Storia di Natale per bambini: La Befana
La storia della Befana: una magia che si rinnova
La storia della Befana affonda le sue radici nella notte dei tempi e discende da antiche tradizioni magiche precristiane. Il termine “Befana” deriva dal greco “Epifania”, che significa “apparizione” o “manifestazione”. La ricorrenza si festeggia, infatti, il 6 gennaio, nel giorno dell’Epifania, che tradizionalmente chiude il periodo delle vacanze natalizie.
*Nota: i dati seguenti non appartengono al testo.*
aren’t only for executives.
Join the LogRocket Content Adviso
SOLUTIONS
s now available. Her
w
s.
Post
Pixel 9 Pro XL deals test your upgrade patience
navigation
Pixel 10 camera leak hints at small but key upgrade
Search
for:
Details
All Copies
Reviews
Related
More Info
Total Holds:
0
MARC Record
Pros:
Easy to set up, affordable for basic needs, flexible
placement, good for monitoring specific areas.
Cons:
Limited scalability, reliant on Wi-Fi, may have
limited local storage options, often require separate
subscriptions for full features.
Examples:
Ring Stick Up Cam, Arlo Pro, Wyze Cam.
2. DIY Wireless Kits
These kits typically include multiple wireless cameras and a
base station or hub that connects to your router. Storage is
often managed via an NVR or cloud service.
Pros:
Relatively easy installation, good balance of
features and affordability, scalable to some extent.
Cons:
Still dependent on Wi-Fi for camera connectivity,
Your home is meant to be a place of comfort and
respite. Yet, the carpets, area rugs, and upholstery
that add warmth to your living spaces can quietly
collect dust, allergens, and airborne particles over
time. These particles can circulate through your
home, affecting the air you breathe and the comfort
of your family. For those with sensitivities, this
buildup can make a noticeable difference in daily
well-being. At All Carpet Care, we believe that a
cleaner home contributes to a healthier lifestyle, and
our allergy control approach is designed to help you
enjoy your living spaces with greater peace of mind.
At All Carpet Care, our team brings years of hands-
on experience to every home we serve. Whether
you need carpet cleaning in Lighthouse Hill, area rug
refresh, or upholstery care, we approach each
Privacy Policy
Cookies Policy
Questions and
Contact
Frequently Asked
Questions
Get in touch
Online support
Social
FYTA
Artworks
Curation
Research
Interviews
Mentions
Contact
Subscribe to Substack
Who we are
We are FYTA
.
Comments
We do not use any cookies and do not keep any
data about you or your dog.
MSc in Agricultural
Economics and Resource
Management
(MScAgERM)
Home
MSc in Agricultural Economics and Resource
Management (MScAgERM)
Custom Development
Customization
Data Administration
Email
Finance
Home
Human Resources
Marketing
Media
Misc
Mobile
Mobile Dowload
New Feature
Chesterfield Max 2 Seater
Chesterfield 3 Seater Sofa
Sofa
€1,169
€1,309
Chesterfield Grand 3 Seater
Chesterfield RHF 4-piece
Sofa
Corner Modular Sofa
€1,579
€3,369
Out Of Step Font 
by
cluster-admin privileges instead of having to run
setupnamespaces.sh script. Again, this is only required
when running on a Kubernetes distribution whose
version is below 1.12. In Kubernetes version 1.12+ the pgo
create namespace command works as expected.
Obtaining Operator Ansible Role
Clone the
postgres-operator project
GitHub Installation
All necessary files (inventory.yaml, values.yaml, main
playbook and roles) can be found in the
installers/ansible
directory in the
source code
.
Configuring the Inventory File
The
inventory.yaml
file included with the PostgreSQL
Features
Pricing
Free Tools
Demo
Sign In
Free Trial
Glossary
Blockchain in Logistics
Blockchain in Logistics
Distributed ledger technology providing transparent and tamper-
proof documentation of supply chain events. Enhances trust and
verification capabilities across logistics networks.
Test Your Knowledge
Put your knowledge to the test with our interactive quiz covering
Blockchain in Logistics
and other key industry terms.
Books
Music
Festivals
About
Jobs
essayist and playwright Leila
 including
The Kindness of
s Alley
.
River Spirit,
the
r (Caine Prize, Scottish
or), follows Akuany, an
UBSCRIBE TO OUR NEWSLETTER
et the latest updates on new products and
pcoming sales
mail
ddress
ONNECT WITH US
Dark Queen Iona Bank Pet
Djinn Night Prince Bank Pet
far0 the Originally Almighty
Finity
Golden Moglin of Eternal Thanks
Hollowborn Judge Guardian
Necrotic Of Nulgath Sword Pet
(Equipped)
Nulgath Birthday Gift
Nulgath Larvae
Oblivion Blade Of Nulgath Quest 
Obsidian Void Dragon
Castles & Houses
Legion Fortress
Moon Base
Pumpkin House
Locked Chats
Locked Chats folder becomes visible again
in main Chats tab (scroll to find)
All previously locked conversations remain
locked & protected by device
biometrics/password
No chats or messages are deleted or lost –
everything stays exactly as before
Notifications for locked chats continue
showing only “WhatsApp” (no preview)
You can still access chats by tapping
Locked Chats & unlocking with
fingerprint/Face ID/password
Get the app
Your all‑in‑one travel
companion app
L’iconografia e la tradizione
Nell’immaginario collettivo, la Befana è rappresentata come una vecchietta dal naso lungo e il mento aguzzo che, viaggiando su una scopa in lungo e in largo, porta doni a tutti i bambini. Nella notte tra il 5 e il 6 gennaio, carica del peso di un sacco stracolmo di giocattoli, cioccolatini e caramelle — nel quale non manca mai una manciata di cenere e carbone —, la Befana vola sui tetti. Calandosi dai camini, riempie le calze lasciate appese dai piccoli di casa.
L’accoglienza dei bambini
I bambini, dal canto loro, preparano per la buona vecchina un piattino con un mandarino o un’arancia e un bicchiere di vino. Il mattino successivo, oltre ai regali (e al carbone per chi è stato un po’ più birbante), troveranno il pasto consumato e l’impronta della mano della Befana sulla cenere sparsa nel piatto.
L’aspetto della Befana
Come recita la famosa filastrocca:
“La Befana vien di notte con le scarpe tutte rotte, col cappello alla romana, viva viva la Befana!”
Il suo abbigliamento è inconfondibile: indossa un gonnellone scuro e ampio, un grembiule dotato di tasche, uno scialle e un fazzoletto o un cappellaccio in testa, il tutto vivacizzato da numerose e coloratissime toppe.
Adattamento del racconto di Michele Arena.